Over three years, often while living in separate cities, they pursued the project – choosing animals and sending each other suggestions for musical tracks and lyrics. While the long-distance collaboration meant that the songs progressed slowly, it also gave them time to let the concepts “marinate,” says de Kerckhove. In the end, they wrote some 20 songs together, 14 of which were released last fall on a double album entitled Predator/Prey.

Each song on the recording is named for a “term of venery” (such as “Knot of Snakes” or “Plump of Grouse”), and each song, whether it is folk, rock or electronic, draws on the sounds that animal makes – or its behaviours or environment. Guitars seem to flutter in “Piteousness of Doves,” while the sound of waves crashes through “Bed of Mussels.”

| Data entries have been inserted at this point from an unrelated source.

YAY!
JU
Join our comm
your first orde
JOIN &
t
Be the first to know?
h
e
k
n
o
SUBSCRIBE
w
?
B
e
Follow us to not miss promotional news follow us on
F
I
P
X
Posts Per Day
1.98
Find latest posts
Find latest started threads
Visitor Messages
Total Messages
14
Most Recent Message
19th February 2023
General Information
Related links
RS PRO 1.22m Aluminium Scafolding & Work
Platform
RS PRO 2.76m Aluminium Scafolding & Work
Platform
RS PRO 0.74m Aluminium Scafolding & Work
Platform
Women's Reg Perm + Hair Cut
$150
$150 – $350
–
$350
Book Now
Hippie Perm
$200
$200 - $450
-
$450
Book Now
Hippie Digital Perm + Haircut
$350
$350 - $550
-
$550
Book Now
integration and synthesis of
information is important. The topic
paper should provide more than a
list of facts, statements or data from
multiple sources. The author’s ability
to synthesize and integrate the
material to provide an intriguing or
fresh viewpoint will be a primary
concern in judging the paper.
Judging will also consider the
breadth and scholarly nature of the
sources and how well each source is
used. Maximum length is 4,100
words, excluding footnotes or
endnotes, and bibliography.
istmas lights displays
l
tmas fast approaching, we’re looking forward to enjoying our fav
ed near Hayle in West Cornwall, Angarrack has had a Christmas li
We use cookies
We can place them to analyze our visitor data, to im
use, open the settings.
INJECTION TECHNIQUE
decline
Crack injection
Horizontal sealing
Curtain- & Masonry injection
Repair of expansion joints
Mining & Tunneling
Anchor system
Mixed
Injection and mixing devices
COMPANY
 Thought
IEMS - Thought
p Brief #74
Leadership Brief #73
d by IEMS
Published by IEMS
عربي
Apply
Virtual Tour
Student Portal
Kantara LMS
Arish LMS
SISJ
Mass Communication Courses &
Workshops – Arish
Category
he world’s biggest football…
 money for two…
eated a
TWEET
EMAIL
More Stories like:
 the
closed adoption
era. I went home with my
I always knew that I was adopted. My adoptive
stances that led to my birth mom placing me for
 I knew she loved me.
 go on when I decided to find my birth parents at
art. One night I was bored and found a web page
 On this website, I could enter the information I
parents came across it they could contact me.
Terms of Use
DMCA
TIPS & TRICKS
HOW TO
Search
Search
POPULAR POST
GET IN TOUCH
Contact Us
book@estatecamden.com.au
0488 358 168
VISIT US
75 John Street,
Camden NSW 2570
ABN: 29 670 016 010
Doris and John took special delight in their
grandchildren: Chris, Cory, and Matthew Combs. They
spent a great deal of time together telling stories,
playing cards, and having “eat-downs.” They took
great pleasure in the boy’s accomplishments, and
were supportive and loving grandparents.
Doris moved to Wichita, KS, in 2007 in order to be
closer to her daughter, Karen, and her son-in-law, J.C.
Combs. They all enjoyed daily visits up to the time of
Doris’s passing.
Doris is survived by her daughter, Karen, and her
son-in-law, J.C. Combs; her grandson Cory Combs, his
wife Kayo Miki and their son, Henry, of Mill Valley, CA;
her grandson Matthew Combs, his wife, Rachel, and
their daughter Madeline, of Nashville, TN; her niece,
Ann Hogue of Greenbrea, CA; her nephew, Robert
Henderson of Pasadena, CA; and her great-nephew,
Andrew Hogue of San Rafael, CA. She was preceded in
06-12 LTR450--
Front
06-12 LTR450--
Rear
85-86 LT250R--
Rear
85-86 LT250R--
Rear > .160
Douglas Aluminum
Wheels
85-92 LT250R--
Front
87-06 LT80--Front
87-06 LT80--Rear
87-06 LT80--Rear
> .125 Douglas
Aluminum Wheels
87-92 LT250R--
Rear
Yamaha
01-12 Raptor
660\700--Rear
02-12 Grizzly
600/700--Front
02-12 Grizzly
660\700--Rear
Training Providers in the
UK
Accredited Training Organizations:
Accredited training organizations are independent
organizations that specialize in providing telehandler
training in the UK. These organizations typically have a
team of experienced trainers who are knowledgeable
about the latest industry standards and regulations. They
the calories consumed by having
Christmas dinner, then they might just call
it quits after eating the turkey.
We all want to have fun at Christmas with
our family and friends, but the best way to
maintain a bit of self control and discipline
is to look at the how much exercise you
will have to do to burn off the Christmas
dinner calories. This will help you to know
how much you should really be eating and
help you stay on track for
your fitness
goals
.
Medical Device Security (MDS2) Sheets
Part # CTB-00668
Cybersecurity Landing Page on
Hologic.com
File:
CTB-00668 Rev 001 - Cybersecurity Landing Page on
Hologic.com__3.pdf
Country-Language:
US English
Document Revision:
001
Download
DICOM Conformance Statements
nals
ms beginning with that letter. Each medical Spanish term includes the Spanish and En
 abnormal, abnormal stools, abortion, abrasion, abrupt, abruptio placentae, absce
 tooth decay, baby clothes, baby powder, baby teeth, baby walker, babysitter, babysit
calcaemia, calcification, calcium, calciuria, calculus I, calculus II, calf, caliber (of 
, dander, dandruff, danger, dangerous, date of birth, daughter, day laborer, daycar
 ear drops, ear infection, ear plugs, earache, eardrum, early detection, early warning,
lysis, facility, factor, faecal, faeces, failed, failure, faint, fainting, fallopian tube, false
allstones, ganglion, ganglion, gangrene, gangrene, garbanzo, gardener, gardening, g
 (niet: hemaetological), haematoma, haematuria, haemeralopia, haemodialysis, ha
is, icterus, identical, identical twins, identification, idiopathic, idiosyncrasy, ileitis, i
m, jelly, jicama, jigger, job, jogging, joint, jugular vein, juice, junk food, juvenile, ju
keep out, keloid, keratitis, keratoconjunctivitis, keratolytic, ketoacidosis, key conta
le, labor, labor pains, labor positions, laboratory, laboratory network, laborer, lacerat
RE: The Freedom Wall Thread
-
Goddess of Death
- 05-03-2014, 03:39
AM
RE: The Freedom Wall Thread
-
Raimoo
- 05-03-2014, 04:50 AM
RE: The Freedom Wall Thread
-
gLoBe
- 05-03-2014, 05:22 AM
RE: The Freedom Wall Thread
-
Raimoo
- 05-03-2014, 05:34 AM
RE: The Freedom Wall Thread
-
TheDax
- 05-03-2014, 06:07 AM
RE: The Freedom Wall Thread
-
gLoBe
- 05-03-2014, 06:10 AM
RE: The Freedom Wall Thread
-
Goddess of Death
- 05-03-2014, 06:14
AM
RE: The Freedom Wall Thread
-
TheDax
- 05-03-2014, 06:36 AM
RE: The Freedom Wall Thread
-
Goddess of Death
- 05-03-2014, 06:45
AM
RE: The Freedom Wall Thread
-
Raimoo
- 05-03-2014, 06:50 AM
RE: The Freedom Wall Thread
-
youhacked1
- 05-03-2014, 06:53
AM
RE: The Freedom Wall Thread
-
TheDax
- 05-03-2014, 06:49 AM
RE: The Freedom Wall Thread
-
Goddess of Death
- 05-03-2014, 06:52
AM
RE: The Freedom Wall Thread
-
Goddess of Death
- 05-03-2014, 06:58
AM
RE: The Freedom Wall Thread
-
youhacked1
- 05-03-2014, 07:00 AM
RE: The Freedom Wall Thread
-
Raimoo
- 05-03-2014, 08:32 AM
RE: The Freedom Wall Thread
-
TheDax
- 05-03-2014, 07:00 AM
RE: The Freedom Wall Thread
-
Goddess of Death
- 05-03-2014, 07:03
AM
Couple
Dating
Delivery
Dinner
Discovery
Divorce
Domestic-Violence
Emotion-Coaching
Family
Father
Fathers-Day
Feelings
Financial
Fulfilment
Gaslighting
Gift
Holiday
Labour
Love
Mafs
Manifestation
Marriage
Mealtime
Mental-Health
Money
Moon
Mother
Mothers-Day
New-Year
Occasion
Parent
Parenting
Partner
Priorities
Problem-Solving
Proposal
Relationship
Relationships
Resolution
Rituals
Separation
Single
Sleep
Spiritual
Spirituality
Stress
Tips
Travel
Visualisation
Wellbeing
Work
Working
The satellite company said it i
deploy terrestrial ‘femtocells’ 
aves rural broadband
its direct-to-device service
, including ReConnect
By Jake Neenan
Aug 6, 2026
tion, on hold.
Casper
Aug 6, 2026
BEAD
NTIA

One song reflects de Kerckhove’s experience using underwater sonar to conduct research on lake life in Algonquin Park. “Between night and dawn the whole palette of the lake changes as a huge wave of organisms comes out of their hiding places to feed and then try to get away again,” he says. “It’s an interesting dynamic because while they eat, they are also in great danger. The song ‘Shoal of Fish’ was written about this chaotic ballet.”

De Kerckhove says he and Phipps were originally intrigued by the idea of writing songs “that are straightforward about the reality of life” and educational in that they were true to the “ecology of an animal.” But they wanted to be entertaining as well. “You can think about a lot of the songs and lyrics on Predator/Prey as meaningful from a human or an animal perspective,” he says. “There are similarities in our lives.”